CHARLOTTESVILLE — Chris Glaser has been at Virginia long enough that he sees a bit of history being repeated as the Cavaliers come off their open date and head into their final three regular-season football games of 2021.
“Everything’s right in front of us. We control our own destiny,” said Glaser, a fifth-year senior offensive guard. “It kind of feels like the 2019 season. It’s very reminiscent of that.”
That year, one of the finest in program history, UVA needed a key road win at North Carolina in early November to go on to win the ACC Coastal Division and earn a trip to the Orange Bowl. And, in late November, it ended its 15-game losing streak against rival Virginia Tech.
This season, the Cavaliers (6-3) host No. 7 Notre Dame on Saturday night in their final nonconference game, then end the year at Pittsburgh on Nov. 20 and home against the Hokies on Nov. 27. With wins in both ACC games, UVA would claim its second division title in the past three years (the ACC did not use divisions in 2020 because of the pandemic’s impact on scheduling).
“We’re in a position right now to take the ACC Coastal and even take over the ACC,” senior safety Joey Blount said. “We’re in a position to do that. We’ve earned that position and we need to finish out these last three games right and make sure that what we want to do with our season we can make happen. It’s all in our hands.”
In 2019, the Cavaliers had a home nonconference game against Liberty in the middle of its November stretch run for the title.

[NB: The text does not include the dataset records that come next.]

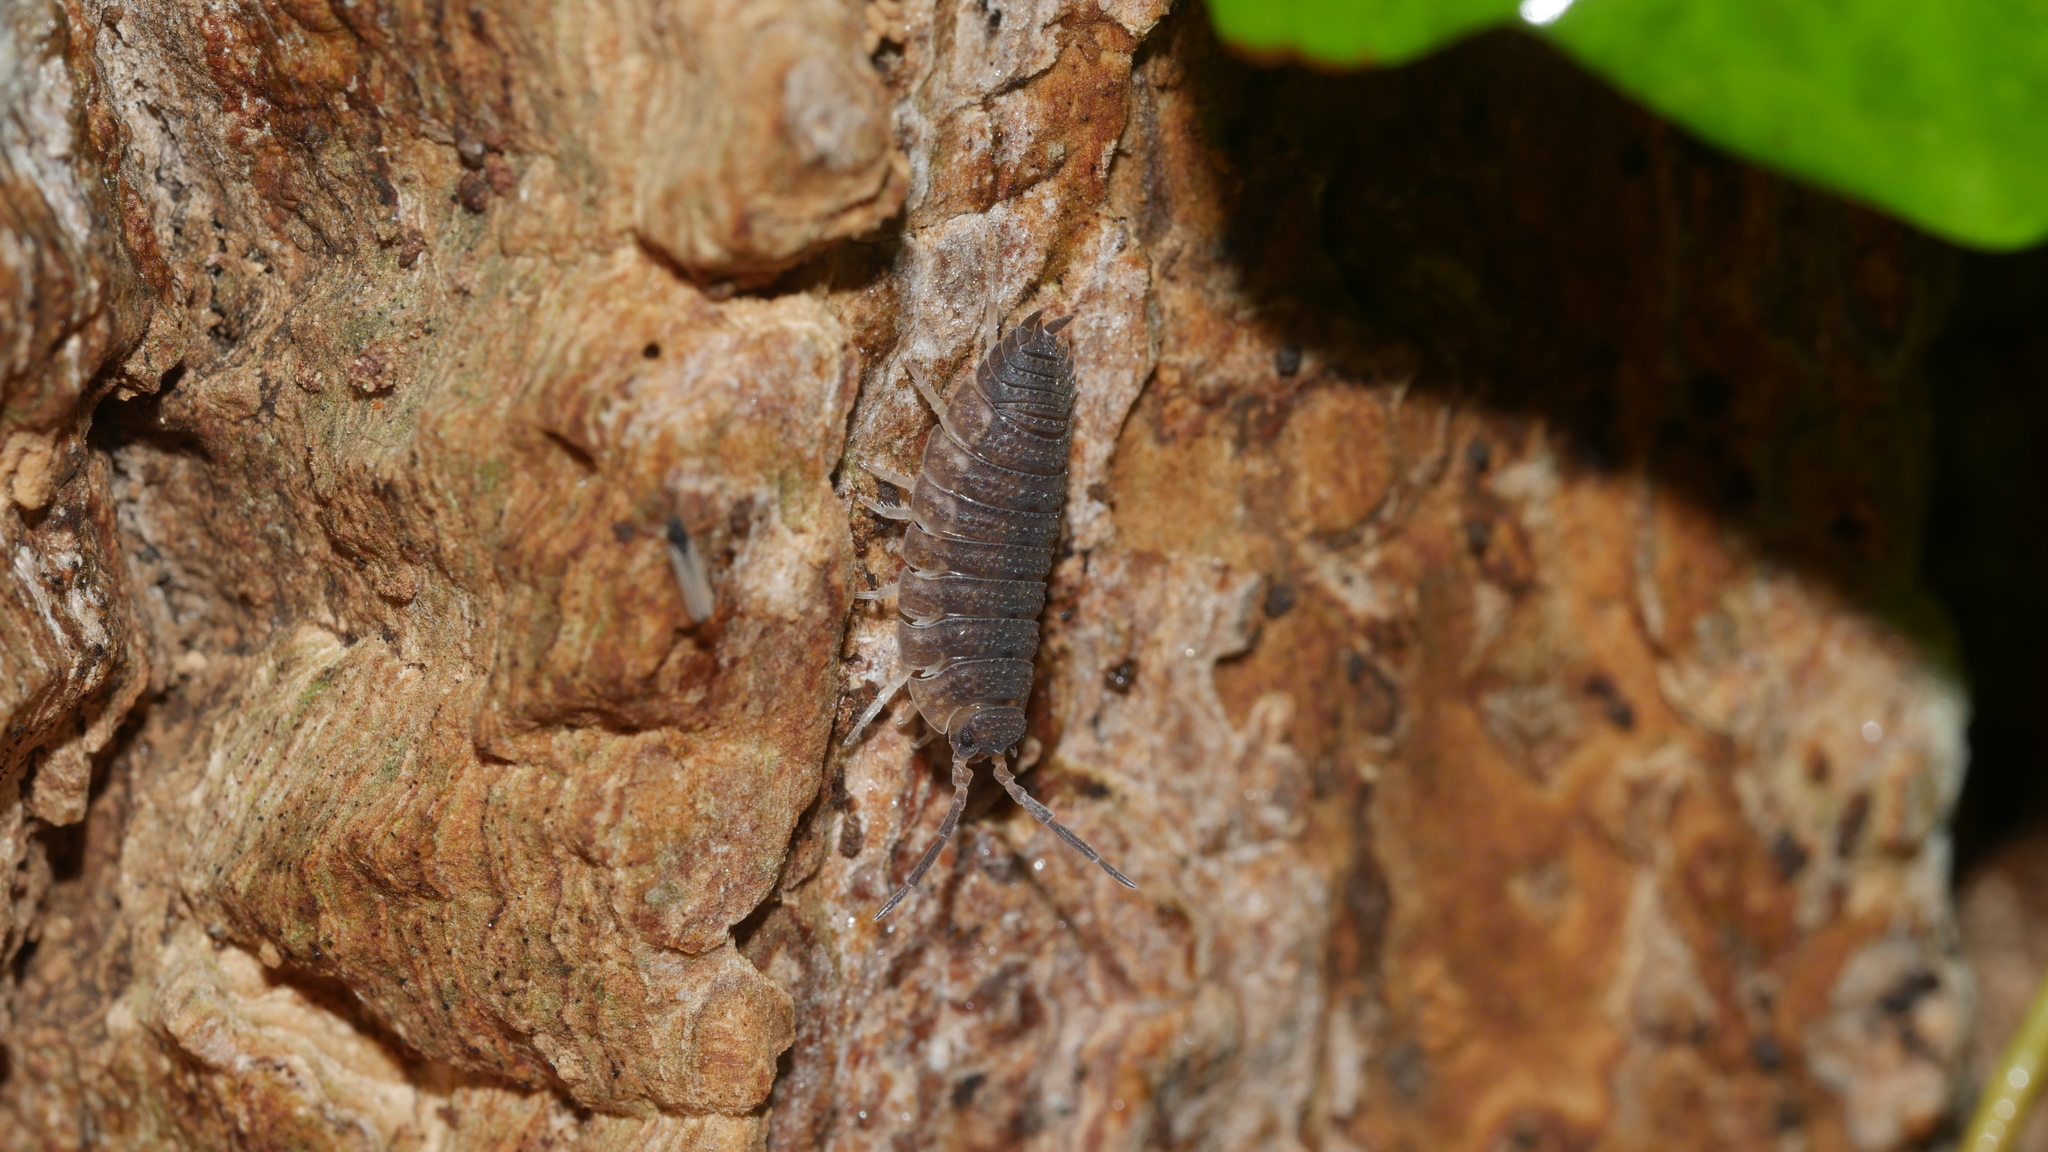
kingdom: Animalia
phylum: Arthropoda
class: Malacostraca
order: Isopoda
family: Porcellionidae
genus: Porcellio
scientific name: Porcellio scaber
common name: Common rough woodlouse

This season, the schedule had UVA playing a nonleague game against BYU in Provo, Utah, on Oct. 30 and then hosting the Fighting Irish (7-1) to open November before returning to the ACC race.

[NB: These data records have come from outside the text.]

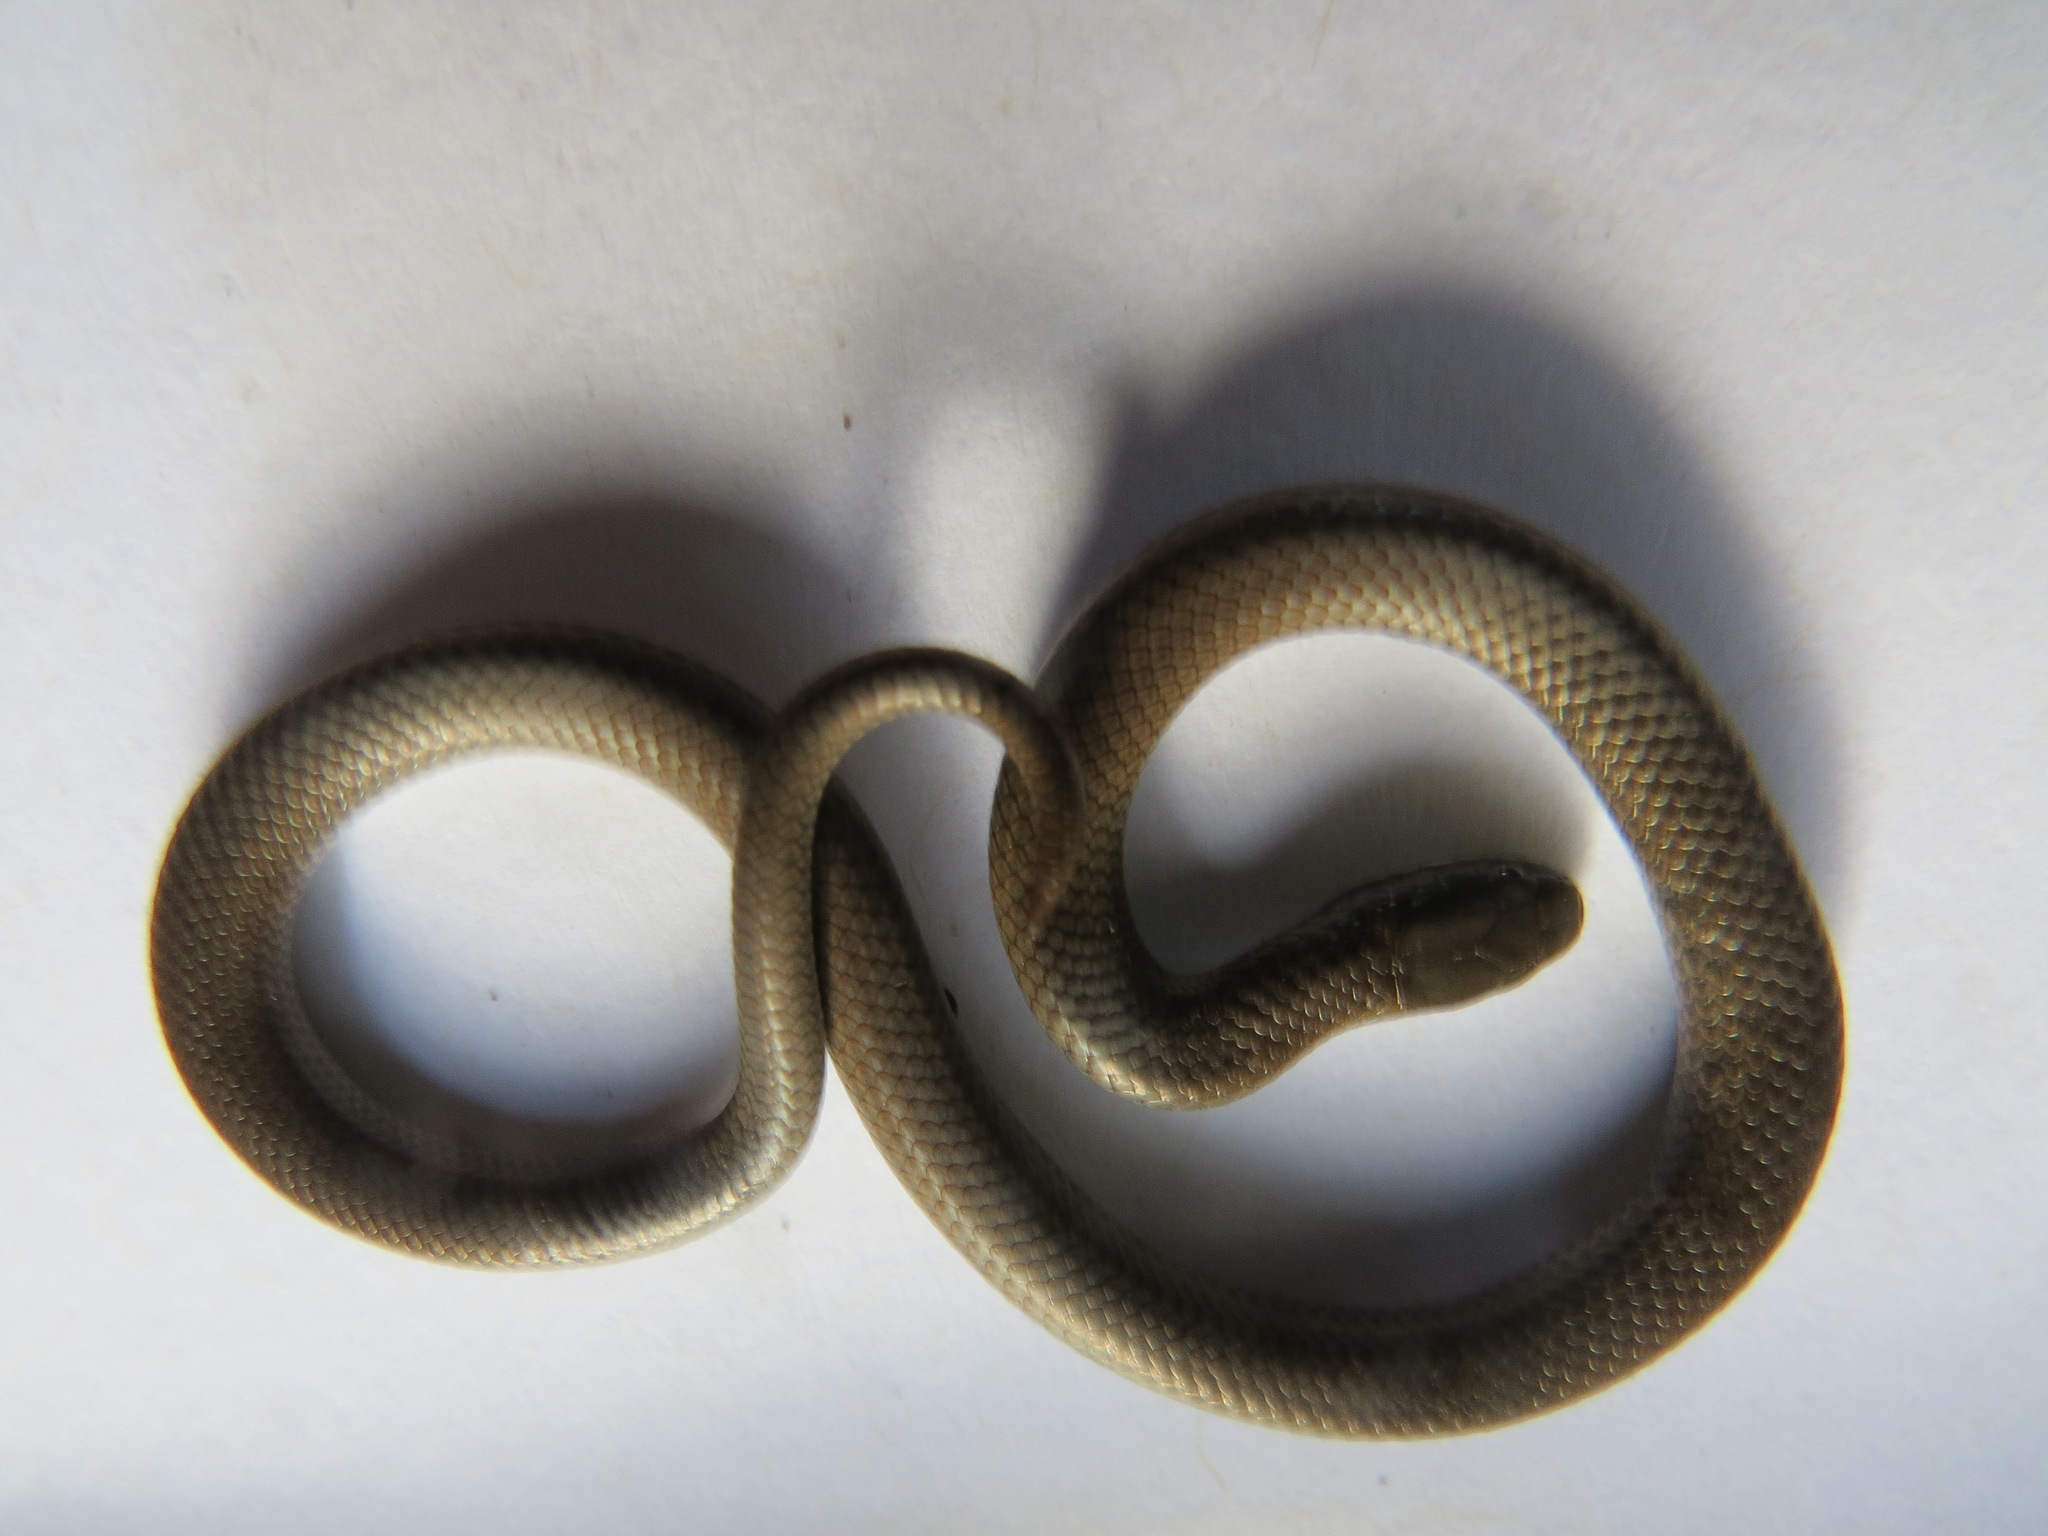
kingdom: Animalia
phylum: Chordata
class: Squamata
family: Colubridae
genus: Contia
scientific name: Contia longicaudae
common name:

It bizarrely sets up a nationally televised meeting with Notre Dame, the most marquee name on Virginia’s schedule, as a potential trap game, one the team could overlook with the more impactful games against Pitt and Virginia Tech looming.
After getting walloped 66-49 at BYU, that isn’t the way UVA’s veterans are looking at things.
“I see it as all the same,” senior defensive end Mandy Alonso said. “But I can understand, once we get to Pitt week, it’s going to be a different level. That is the Coastal championship. And then after that, it’s Tech, and that’s the state championship. And then if we get to the ACC [championship game], we play for the ACC. We need to beat Notre Dame and then we have three championship games in a row.”
If Pittsburgh remains in the Top 25, UVA will face three straight ranked foes in the regular season for the first time since closing out the year against Georgia Tech, Virginia Tech and Miami in 2005.
One other less-than-positive similarity to 2019 also looms over the end of the regular season.
That year, star quarterback Bryce Perkins dealt with a painful throat infection that affected his speech and breathing in the Liberty and Tech games.
His condition got so bad during the win over the Hokies that he had to be hospitalized after the game.
This year? Star quarterback Brennan Armstrong, who leads the nation in passing yardage, suffered an apparent rib injury during the BYU loss. His status for the remaining games remains unclear, but Armstrong attended the opening of a Charlottesville restaurant on Saturday and told a local television station, “I’ll be fine. I’m walking around, moving around. So I’m out here doing this, so I’m all right.”
But Armstrong added, “We’re going to be good no matter who’s out there. Our offense is explosive. Our defense is going to do their thing. I’m not worried about it at all.”
His teammates are taking the same approach.
“Whoever’s out there, we’re going to have to rally and get this win,” Alonso said. “Whoever’s on the field, by any means necessary.”